Monday, 12 May 2008

Search Engine Technology

While there has been a lot of speculation in the press recently about the Microsoft offer for Yahoo, Google have remained the unchallenged market leader for quite some time, with around 60% of the market (for english speaking counties anyway).

Over the past couple of weeks, I have been taking another look at search technology to see what's new and improved. I found several companies with products in private or public beta testing. There are 3 main areas of development; semantics, clustering and visualisation.
(to see the full presentation on search technology click here.)

Changing the way that search engines display their results, can have a dramatic effect on the speed a user can sort through vast quantities of data to find the answer they require. Microsoft tafiti uses silverlight combined with live search to allow stacking of results to different searches and dragging and dropping of data, media and sites, to a sidebar. Microsoft have also improved their integration of mapping data. Sites like Lygo return thumbnails of each website making easier to recognise sites at a glance.

Clustering was been around for a while, but recent developments in technology have made it far more effective. Sites such as Clusty provide a number of clustering options ranging from the source of the data to the content. Clusty not only uses clustering to group results, but it also uses the same complex linguistic technologies when performing a search, knowing what words or phases have the same meaning, and where the same word can have different meanings.


Quintura use clustering in a very different way, producing navigable tag clouds, that can be surfed from term to term, until you find the data you are looking for. For example i ran a search on myself, found some race results for a fell race i ran, linked to a local running club, and from there to details on the club members and finally to their blogs and websites.


The final area of development, is that of semantic searching. The current holy grail of searching is the ability to get real answers to real questions. For example you could ask "when was Elvis born" and you would probably get a fairly accurate answer. Where this seems to fall down is when the question is more subjective or where there are lots of matches, asking "when was i born" would be much more complex, as would "when was John smith born" as there are many many possible correct answers. Askwiki and wikiasearch both have beta's that work to some degree, true knowledge also have a very interesting public beta. Another key problem with this type of search is that it takes a huge amount of time and man power to enter the required data.

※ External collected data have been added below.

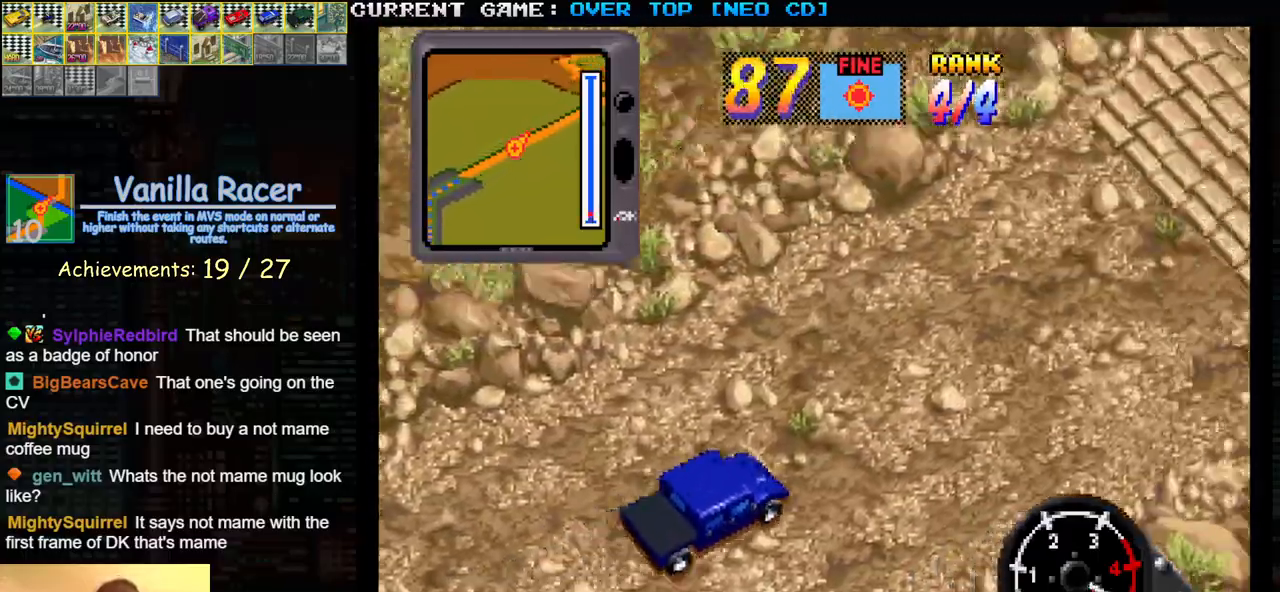
{"buttons": ["SQUARE"], "left_stick": "center", "events": []}
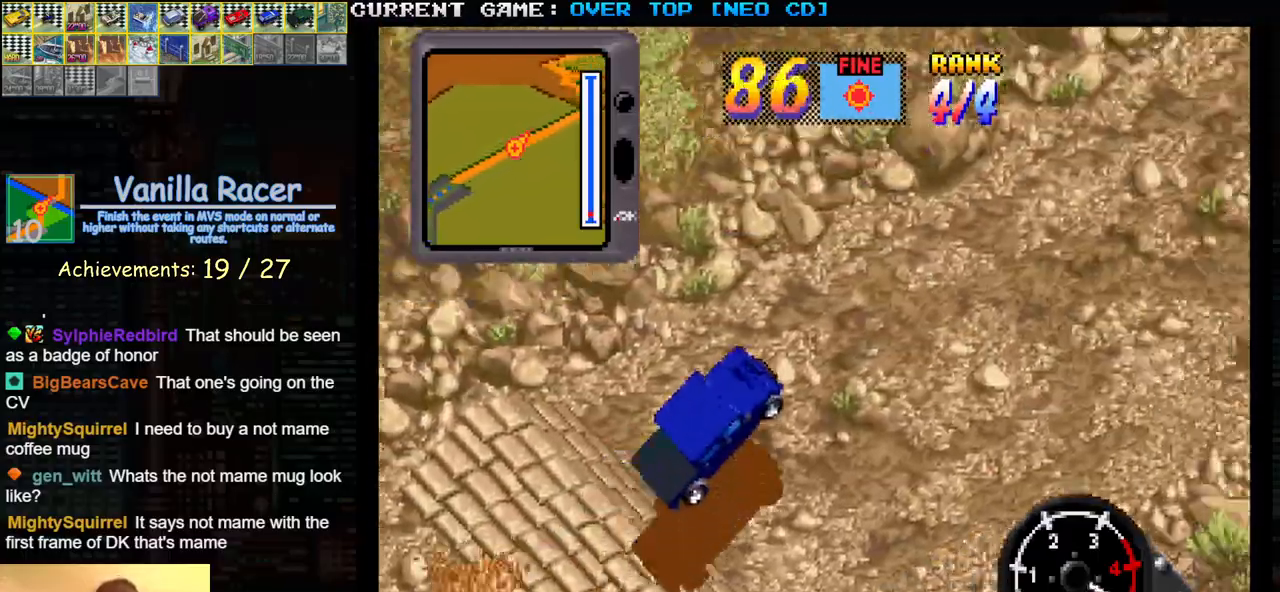
{"buttons": ["SQUARE"], "left_stick": "center", "events": []}
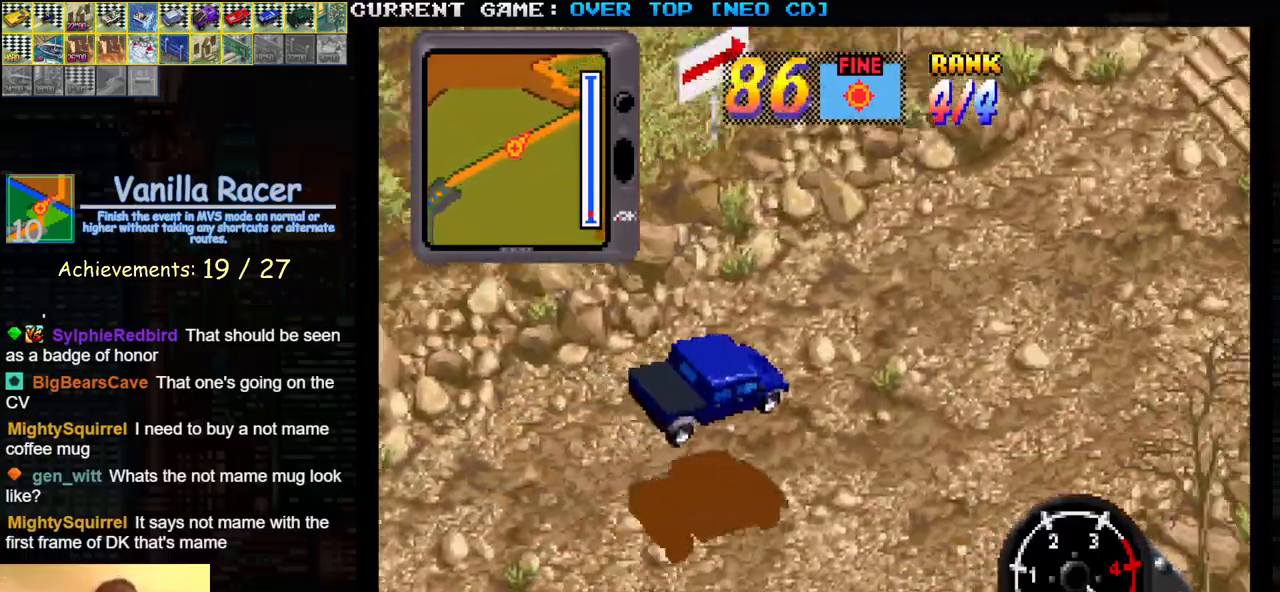
{"buttons": ["SQUARE"], "left_stick": "center", "events": []}
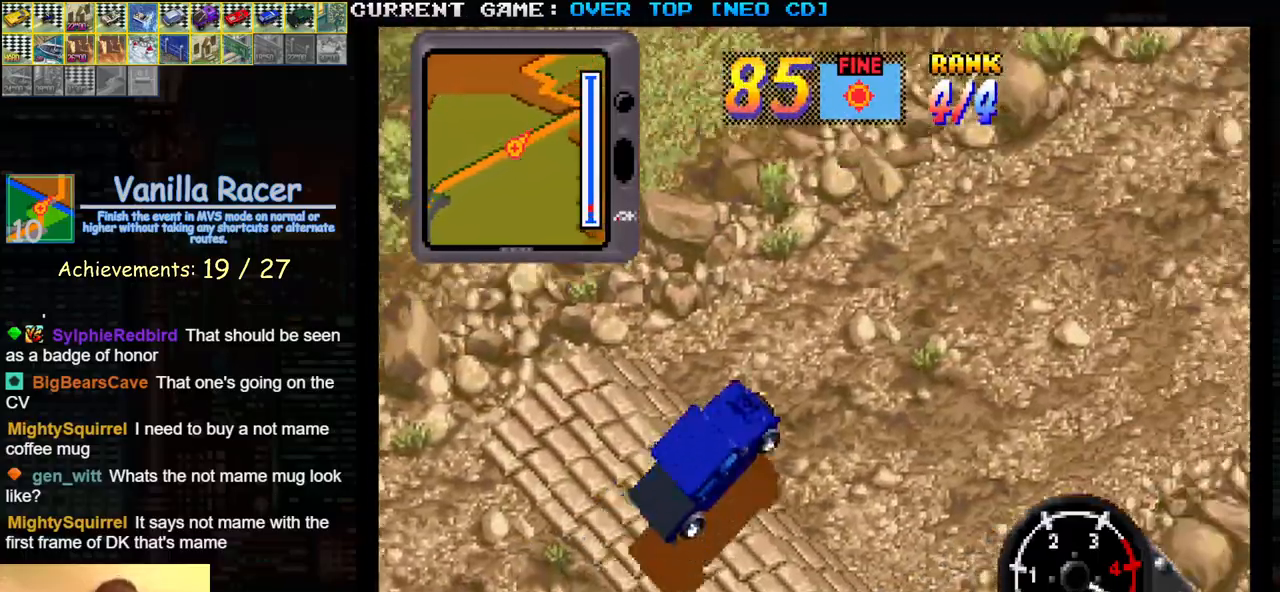
{"buttons": ["SQUARE"], "left_stick": "center", "events": []}
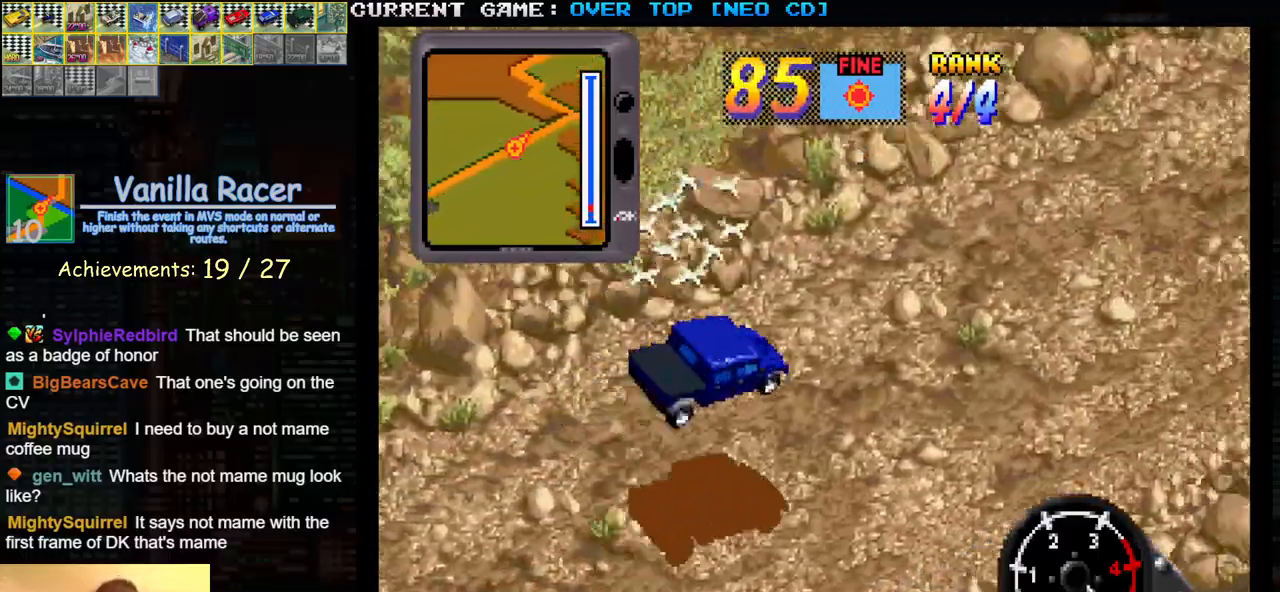
{"buttons": ["SQUARE"], "left_stick": "center", "events": []}
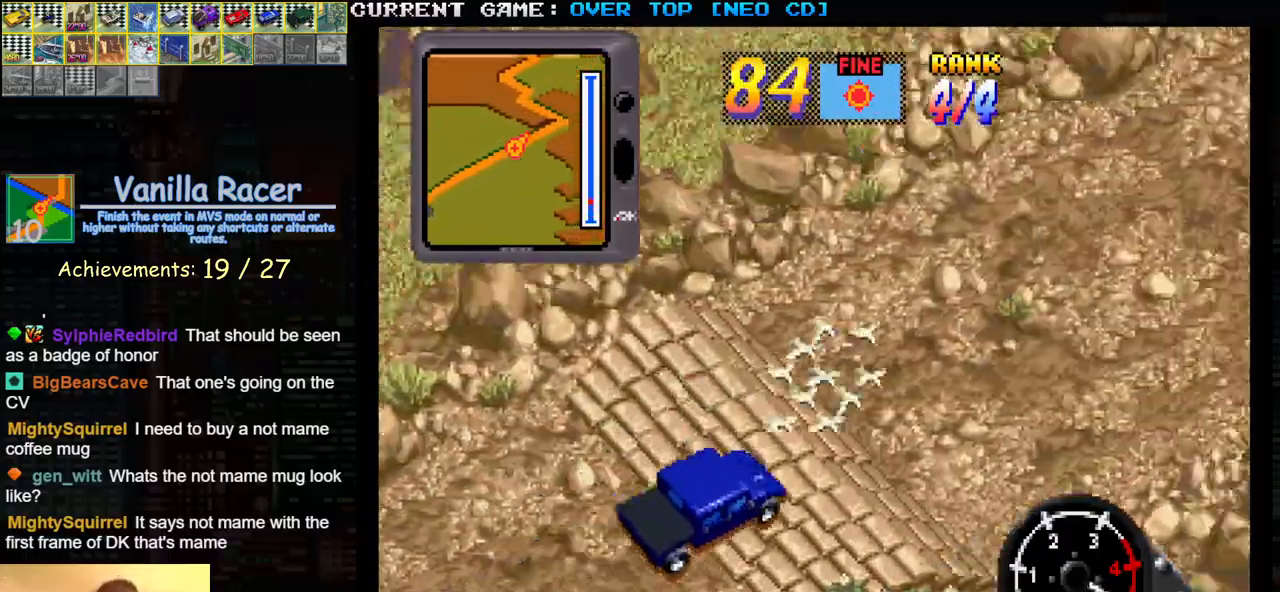
{"buttons": ["SQUARE"], "left_stick": "center", "events": []}
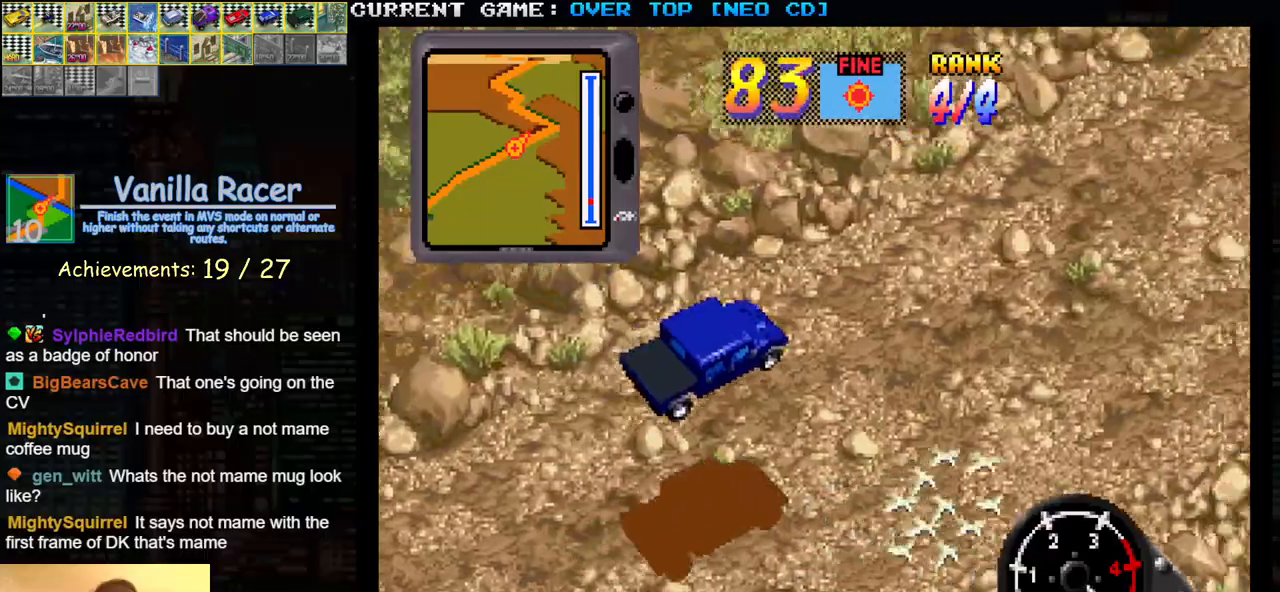
{"buttons": ["SQUARE"], "left_stick": "center", "events": []}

In many ways search engines are far superior to humans, they can reference and cross reference billions and billions of bits of data instantly. But in many ways humans still have the advantage, we start collecting data from infancy, and we are far better at understanding more subtle references. For example a human would recognise a photographic reference or a really abstract reference to a movie or popular song lyric (even if that was slightly different to the original - for example if you whistled a movie theme), a computer would find this far more difficult.

3 comments:

Kyrene said...

Great work.

Anonymous said...

Hi there,

I have a question for the webmaster/admin here at davidcoxon.blogspot.com.

May I use some of the information from this post right above if I provide a backlink back to this site?

Thanks,
Peter

David Coxon said...

Peter that would be fine, you are more than welcome to use any information from this site if you wish. I have to say that it quite old now though and that search technology is constantly changing so it may not be as useful as it once was.